Though Wells didn’t doubt the skull-cracking would come.
—
Simmers was a restaurant and dance hall under a big tent in the midst of the office towers, smoky, almost shabby, with plastic chairs and tables and a barbecue grill. A cantina, really. Wells liked it immediately. A man at a corner table caught Wells’s eye, waved him over.
“I’m Wilfred.” He was a slim man in a crisp white shirt and wire-rimmed glasses. Back home Wells would have pegged him as a Web designer.
“How’d you guess it was me?” Wells was the only white person in the place.
Wilfred waved over a waiter. “You want something?”
“A Coke.”
“Not a Tusker? The national beer.”
“I try not to drink before noon.”
“In here, time doesn’t matter. Simmers never closes. Open twenty-four hours. We call them day-and-night clubs.”
“Coke.”
“Two Cokes,” Wilfred said to the waiter. “Now tell me again what you want.”
Wells did.
“You understand, these camps, all of eastern Kenya, it’s dangerous now. Because of Shabaab. You know about them?”
“Yes.” Al-Shabaab was a radical Muslim group that controlled much of Somalia and enforced strict sharia law in its territory. Women wore burqas. Thieves faced amputation. But the group also had a criminal side, smuggling sugar into Kenya and protecting the pirates who kidnapped sailors off the coast. The United States and United Nations had tried to destroy Shabaab for years. Lately they’d made progress. United Nations peacekeepers had pushed Shabaab’s guerrillas out of Mogadishu, the Somali capital. And Kenya had briefly sent troops into Somalia from the west. Still, Shabaab remained a threat. The Kenyan government had publicly announced that the group was the prime suspect in the kidnapping.
“But doesn’t the government or the UN try to screen Shabaab out of the refugee camps?”
“Wait until you see them. A half-million people. Almost ten percent of the population of Somalia. And you think they tell the truth about who they are? Oh, yes, I’m Shabaab, I shot three peacekeepers. They know the story to tell to get in. The UN doesn’t even try to screen them anymore.”
“Everyone gets in?”
“They call the policy prima facie. You’re Somali, you get across the border, you’re an automatic refugee.

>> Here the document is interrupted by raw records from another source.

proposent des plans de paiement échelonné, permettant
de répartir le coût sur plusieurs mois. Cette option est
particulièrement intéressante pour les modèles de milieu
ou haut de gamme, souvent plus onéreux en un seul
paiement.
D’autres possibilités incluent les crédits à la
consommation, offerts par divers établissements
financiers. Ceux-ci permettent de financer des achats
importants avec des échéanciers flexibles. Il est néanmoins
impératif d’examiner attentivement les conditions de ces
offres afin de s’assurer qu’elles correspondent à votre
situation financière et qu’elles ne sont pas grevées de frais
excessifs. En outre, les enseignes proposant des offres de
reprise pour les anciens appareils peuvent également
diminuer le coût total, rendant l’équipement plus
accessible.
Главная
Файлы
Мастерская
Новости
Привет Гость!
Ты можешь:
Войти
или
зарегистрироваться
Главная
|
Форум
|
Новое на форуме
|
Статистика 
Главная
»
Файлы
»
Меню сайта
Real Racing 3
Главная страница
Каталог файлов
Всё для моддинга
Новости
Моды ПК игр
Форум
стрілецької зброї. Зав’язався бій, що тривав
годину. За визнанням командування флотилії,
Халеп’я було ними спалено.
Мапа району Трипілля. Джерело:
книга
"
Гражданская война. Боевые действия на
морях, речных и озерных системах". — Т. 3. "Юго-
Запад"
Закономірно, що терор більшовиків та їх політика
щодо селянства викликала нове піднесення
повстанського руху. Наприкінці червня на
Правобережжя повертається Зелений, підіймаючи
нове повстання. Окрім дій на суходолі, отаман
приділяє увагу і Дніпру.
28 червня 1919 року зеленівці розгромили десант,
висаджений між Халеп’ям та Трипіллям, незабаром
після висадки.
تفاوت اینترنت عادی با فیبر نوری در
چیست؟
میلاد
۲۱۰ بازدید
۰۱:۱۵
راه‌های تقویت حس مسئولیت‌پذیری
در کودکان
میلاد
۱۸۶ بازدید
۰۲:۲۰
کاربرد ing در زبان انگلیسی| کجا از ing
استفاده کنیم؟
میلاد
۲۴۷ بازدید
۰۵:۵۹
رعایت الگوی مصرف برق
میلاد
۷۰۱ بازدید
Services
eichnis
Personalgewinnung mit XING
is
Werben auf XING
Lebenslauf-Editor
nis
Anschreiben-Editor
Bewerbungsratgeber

In the United States you would call them illegal aliens. But here CNN runs pictures of starving babies, so they’re refugees. If you’re a Kenyan living in Kenya you don’t get free food and shelter, but if you’re a Somali you do.”
Wells saw what Gettleman meant about the complexity of the political situation. He hadn’t considered how the Kenyans viewed the refugees. “Would that anger extend to the aid workers? Could a Kenyan gang have kidnapped them?”
“Possible. It wouldn’t be political. Just for money. But I don’t know how they would get paid without getting caught. In Somalia it’s much easier. There’s a whole setup.”
“So you think it’s Shabaab.”
“That’s the most likely. And the police say so. Though in Kenya the police say lots of things.”
“Why I need to go up there myself. Today.”
“You can’t hide up there, mzungu”—the not-entirely-friendly Swahili term for a white person. “Everyone will know you’re American.”
“I’m not so sure,” Wells said in Arabic.
“Arabic?”
“Get me the permits or I’ll find a fixer who can,” Wells said, still in Arabic.
Wilfred looked at Wells’s coiled hands and broad shoulders. For the first time he seemed to understand who Wells was,
Wells handed Wilfred a packet of hundreds from his backpack. “This enough to start?”